About Me
I’m a third-year computer science PhD student in Northwestern University’s theory group. My research interests are in theoretical computer science and the theoretical foundations of machine learning.
Before beginning my PhD studies at Northwestern University, I completed both my undergraduate and master’s degrees at the same institution. (Go Cats!)
Full CV
Publications and Manuscripts
Manuscripts and Ongoing Projects
On Hint-Induced Answer Shifts in Chain-of-Thought Reasoning
Sara Ahmadian, Pranjal Awasthi, Anxin Guo, Kamesh Munagala, Chirag Pabbaraju, and Aravindan Vijayaraghavan. (alphabetical order)
Manuscript in preparation.
Algorithmic Lemma Discovery via Formal Library Compression
Ruize Xu, Yi Gu, Anxin Guo, Tianchong Jiang, Chenxiao Yang, and Zhiyuan Li.
Manuscript.
Copying Under Repetition: From Prefix Matching to Position Hashing
Anxin Guo, Tianlong Huang, Chenxiao Yang, and Zhiyuan Li.
Manuscript.
Publications
Hallucination is a Consequence of Space-Optimality: A Rate-Distortion Theorem for Membership Testing
Anxin Guo and Jingwei Li.
ICML 2026 (spotlight, top 2.2%).
arXiv
Summary: We model the memorization of random, non-inferable facts as a membership testing problem, connecting Bloom-filter-style error metrics with the log-loss behavior of language models. In the sparse-fact regime, we prove a rate-distortion theorem showing that the optimal space-error tradeoff is governed by a KL-divergence frontier. The result gives an information-theoretic explanation for high-confidence hallucinations: under limited capacity, even an optimal model may assign high confidence to some non-facts rather than simply abstaining or forgetting.
Agnostic Learning of Arbitrary ReLU Activation under Gaussian Marginals
Anxin Guo and Aravindan Vijayaraghavan.
COLT 2025.
arXiv | conference version | recorded virtual talk
Summary: We give the first algorithm for agnostic PAC learning of an arbitrarily biased ReLU neuron under Gaussian input distributions, up to constant approximation. We also prove a hardness separation between SQ (statistical query) and CSQ (correlational statistical query) models for this problem, showing a limitation of gradient-based algorithms in this setting.

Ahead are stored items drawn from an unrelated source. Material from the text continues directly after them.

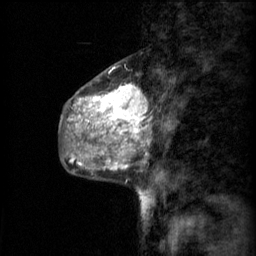
Breast MRI (dynamic contrast-enhanced), one sagittal slice; slice 24 of 60 in the series (ordered by position); 3 images stored at this slice position (order not interpretable as contrast timing); 1.5 T; TE 4.2 ms, TR 11 ms; 2 mm slice thickness; 256 × 256 image matrix, field of view 200 × 200 mm. Patient: female, 48 years.
Annotated regions visible in this slice (semi-automatically segmented with operator editing):
- analysis volume of interest (the breast-tissue region the enhancement analysis was run in; not a lesion): bounding box (x1, y1, x2, y2) in pixels: (69, 74, 149, 147)
- tumour enhancement mask (voxels above the 70 % enhancement threshold inside the analysis volume of interest): (75, 86, 143, 147)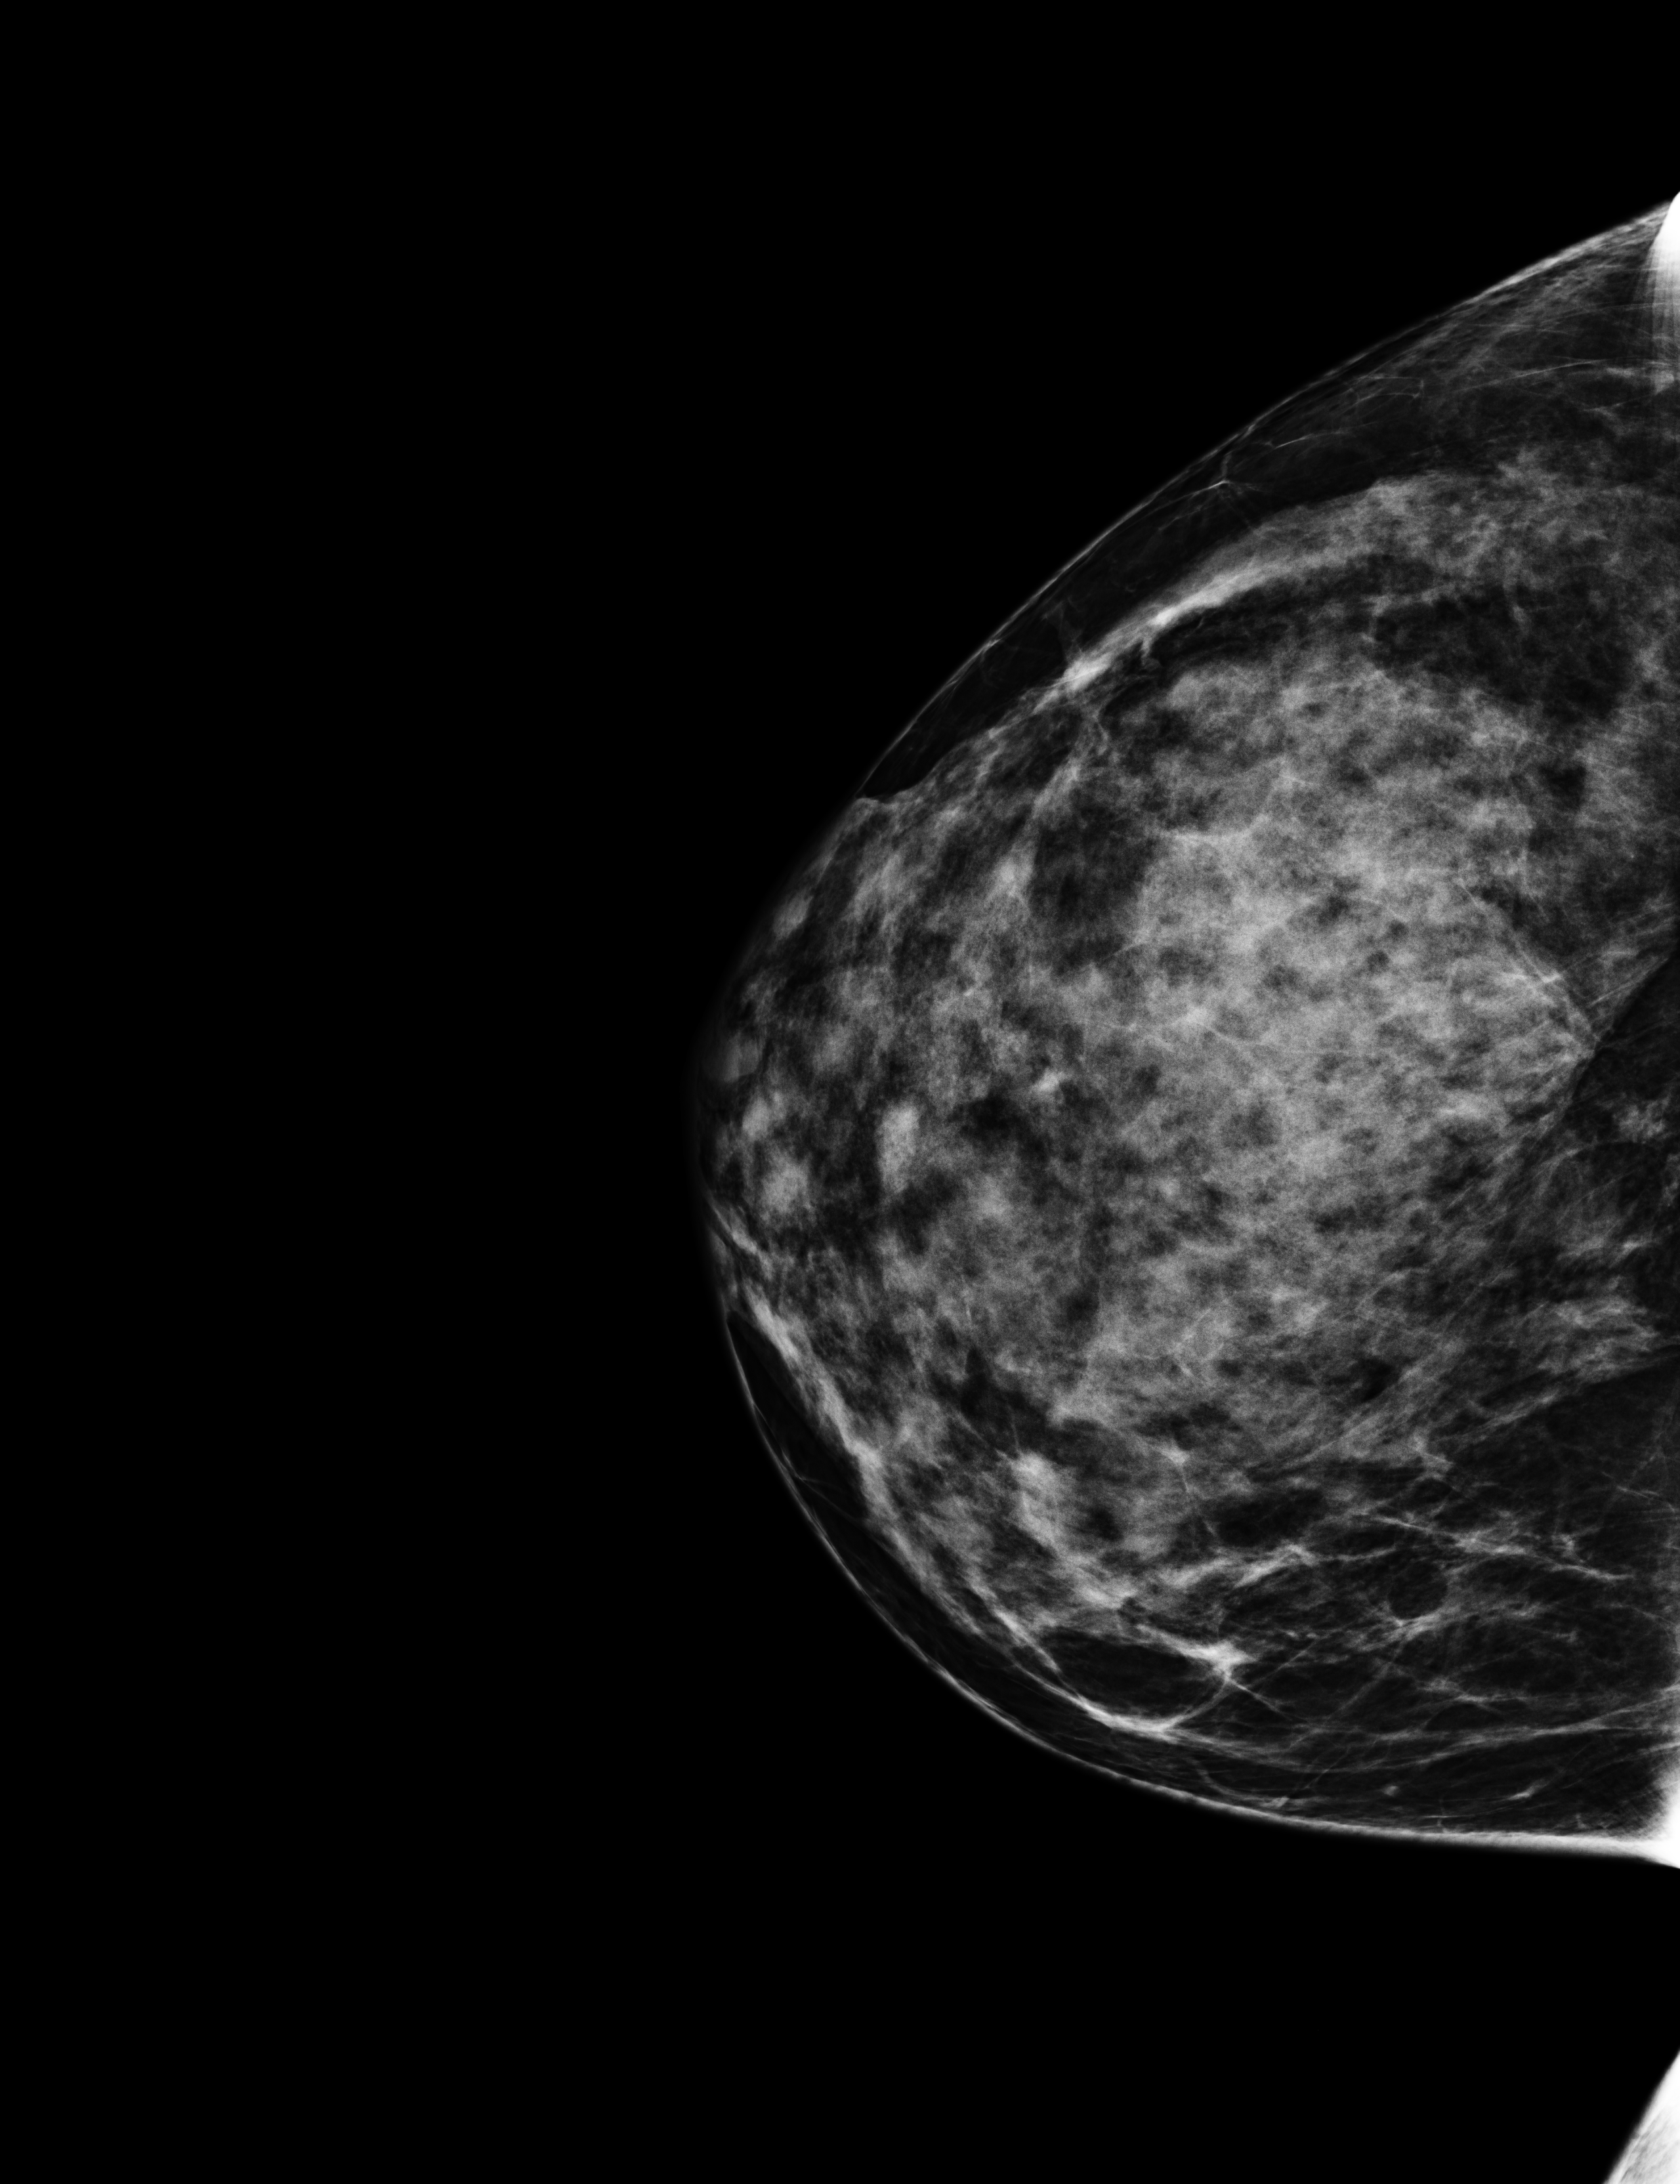
Full-field digital mammogram (FFDM); right breast; cranio-caudal projection; screening examination. Female patient, age 42 years.
Breast density at the screening exam (both breasts): extremely dense (BI-RADS density category d). Final BI-RADS category for the screening round (tomosynthesis exam, both breasts): category 1. Recall: no recall after this screen.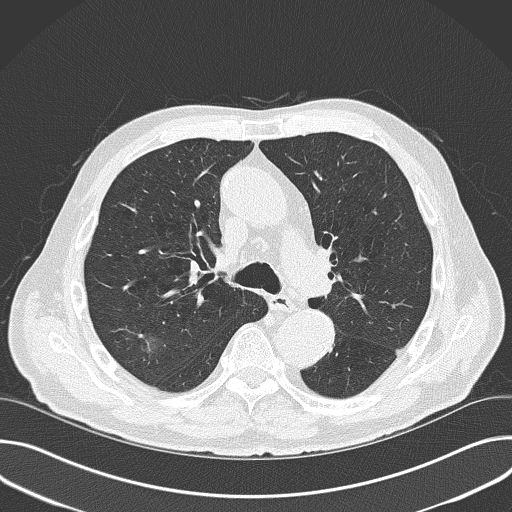
Low-dose screening chest CT, one axial slice. 120 kVp. Lung window (W 1500 / L -600 HU). 2 mm slice thickness. 512 × 512 image matrix, field of view 380 × 380 mm.
Structures marked on this image (outlined manually by an expert reader):
- lesion 1 (tumor, upper lobe of right lung): bounding box <146,334,161,351> (left, top, right, bottom; pixels)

To Store or Not to Store: A Graph-Theoretic Approach for Dataset Versioning
Anxin Guo, Jingwei Li, Pattara Sukprasert, Samir Khuller, Amol Deshpande, and Koyel Mukherjee.
IPDPS 2024.
arXiv | conference version
Summary: We study a graph-theoretic framework for dataset versioning that optimizes storage costs while controlling retrieval costs across versions. On the theory side, we prove hardness-of-approximation results and give provably near-optimal algorithms for tree-like graphs of bounded treewidth. These results also lead to practical heuristics with up to 1000x speedups for the "MinSum Retrieval" problem on real-world GitHub repositories.
Education
Northwestern University, Evanston, Illinois (2019-2023)
B.A. in Math and M.S. in Computer Science
Northwestern University, Evanston, Illinois (2023-present)
Ph.D. student in Computer Science
Awards
- Ph.D. student research award (Northwestern CS department), 2024-2025.
- Barris Award for outstanding TA, CS 335: Introduction to the Theory of Computing, 2024 Fall quarter.
- Junior Career Award in Mathematics (Northwestern math department), 2021-2022.
Academic Activities
Research and Teaching
- IDEAL-funded summer research exchange, University of Chicago, Summer 2026. Hosted by Prof. Chao Gao.
- IDEAL-funded summer research exchange, Toyota Technological Institute at Chicago (TTIC), Summer 2025. Hosted by Prof. Zhiyuan Li.
- Teaching Assistant, CS 336: Design and Analysis of Algorithms, 2026 Spring quarter.
- Teaching Assistant, CS 335: Introduction to the Theory of Computing, 2024 Fall quarter. Guest lecture on busy beaver numbers.
Service and Programs
- Program Committee / Reviewer, Reliable ML from Unreliable Data, NeurIPS 2025 Workshop.
- Volunteer, FOCS 2024 (65th IEEE Symposium on Foundations of Computer Science), Chicago, IL.
- Ross Mathematics Program (Asia): first-year student (2018), junior counselor (2019), counselor (2020).
- Directed Reading Program: Spring 2021, read Linear Representations of Finite Groups with Wenyuan Li.
Miscellaneous
I have written three articles on 知乎 about theoretical computer science. Here is the link.
More personal notes
I grew up in Beijing and still have a soft spot for its subway system and shared bicycles.